Collect the lines of the entries where "input" shows up.

(Stored data entries)
++++++

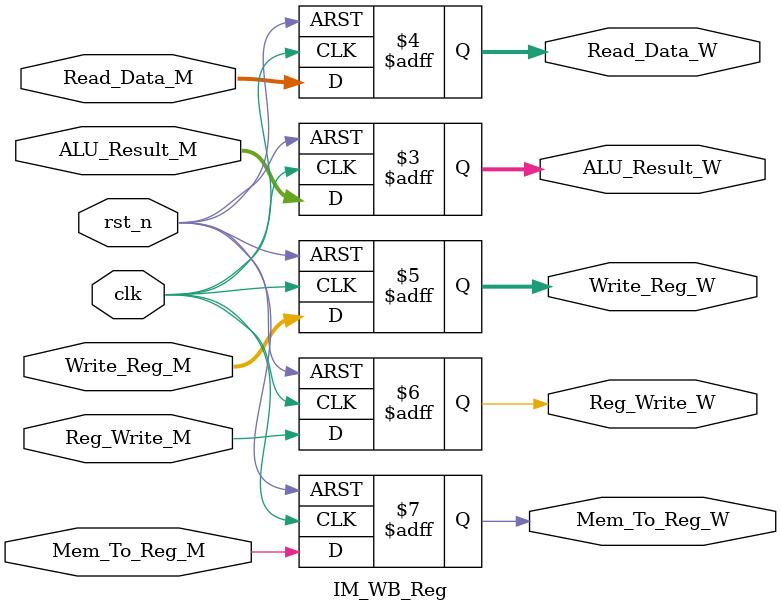
<source format=v>
module IM_WB_Reg (clk,rst_n,Reg_Write_M,Mem_To_Reg_M,Read_Data_M,ALU_Result_M,Write_Reg_M,
                  Reg_Write_W,Mem_To_Reg_W,Read_Data_W,ALU_Result_W,Write_Reg_W);

input [31:0] ALU_Result_M,Read_Data_M;
input [4:0] Write_Reg_M;
input clk,rst_n,Reg_Write_M,Mem_To_Reg_M;

output reg [31:0] ALU_Result_W,Read_Data_W;
output reg [4:0] Write_Reg_W;
output reg  Reg_Write_W,Mem_To_Reg_W;

always @(posedge clk or negedge rst_n) begin
    if(~rst_n)begin
        ALU_Result_W <= 32'b0;
        Read_Data_W  <= 32'b0;
        Write_Reg_W  <= 5'b0;
        Reg_Write_W  <= 1'b0;
        Mem_To_Reg_W <= 1'b0;
    end
    else begin
        ALU_Result_W <= ALU_Result_M;
        Read_Data_W  <= Read_Data_M;
        Write_Reg_W  <= Write_Reg_M;
        Reg_Write_W  <= Reg_Write_M;
        Mem_To_Reg_W <= Mem_To_Reg_M;
    end
end
endmodule
</source>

++++++

(TASK SOLUTION):
input [31:0] ALU_Result_M,Read_Data_M;
input [4:0] Write_Reg_M;
input clk,rst_n,Reg_Write_M,Mem_To_Reg_M;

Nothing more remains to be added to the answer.